After two years as restaurant manager at the former Four Seasons Hotel (now the Marriott) in Hale Barns, George was summoned back to the Midland by its extrovert general manager Sean McCarthy, becoming banqueting manager and then food and beverage services manager.
“It was like coming home,” says George.
In all, he spent 20 years at the hotel enjoying every minute and three times reaching the national finals of the Sommelier of the Year competition.
After he assisted in the opening of Great John Street and took over at Le Mont for a short spell, George thought it was time to retire.
Wrong! Roger Ward and Steve Pilling of the Chop Houses decided otherwise: “You’re not going to retire, you’re coming to work for us.” That was in 2007 and George is still there.
He told Imbibe magazine that he once got home to find his Italian ex-wife had used Chateau Margaux [one of the best in Bordeaux] in the pasta sauce. “That might be why she’s my ex-wife.”
But he remained very close to their daughter Natalia, who worked in Manchester for Eccentric Hotels until tragedy struck in 2013. “She died suddenly in my arms of an aneurysm. She was only 31,” said George.
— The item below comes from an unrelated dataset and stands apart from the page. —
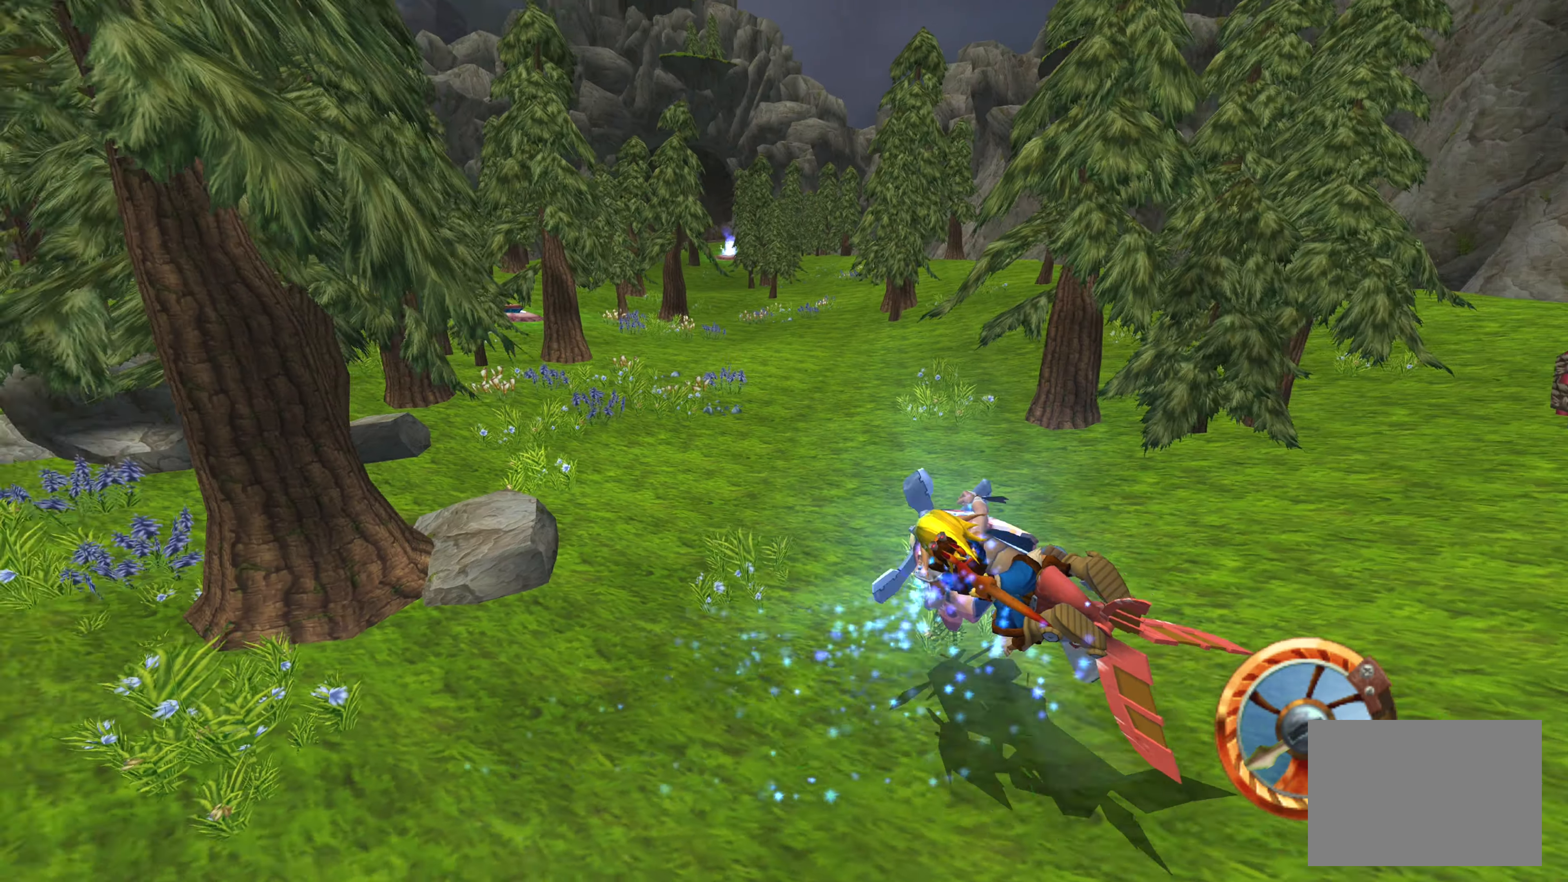
{"buttons": [], "left_stick": "center", "right_stick": "center", "events": [[150, "CROSS", "down"], [400, "CROSS", "up"]]}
He’s travelled to all the major wine producing areas in the world except Chile and Argentina and has trips lined up this year to Alsace and Champagne in France. Last year he was named among the top 100 most influential people in the drinks on-trade by Harper’s.
On Valentines’ Day, 14th February – 50 years to the day since young George arrived in Manchester – friends will join him for a special celebratory lunch at the Albert Square Chop House and raise their glasses to a consummate professional and a true gentleman.